"""

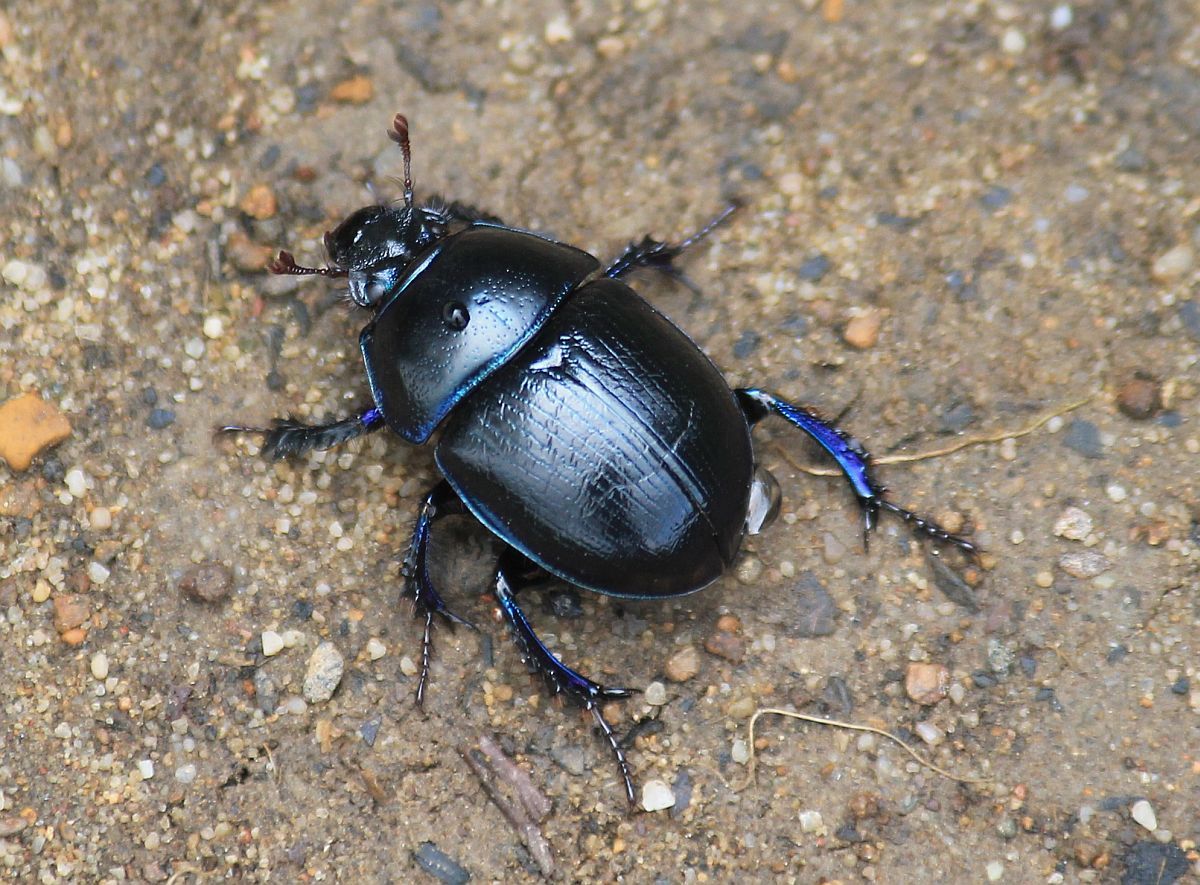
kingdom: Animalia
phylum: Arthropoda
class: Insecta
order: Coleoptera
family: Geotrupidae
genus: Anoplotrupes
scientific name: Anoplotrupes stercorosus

"""

STATED EXERCISE: Rewrite the labeled lines of the records, changing "scientific name" to "species" and keeping every other word as it stands. Omit the pictures.

RESPONSE TO THE TASK:
kingdom: Animalia
phylum: Arthropoda
class: Insecta
order: Coleoptera
family: Geotrupidae
genus: Anoplotrupes
species: Anoplotrupes stercorosus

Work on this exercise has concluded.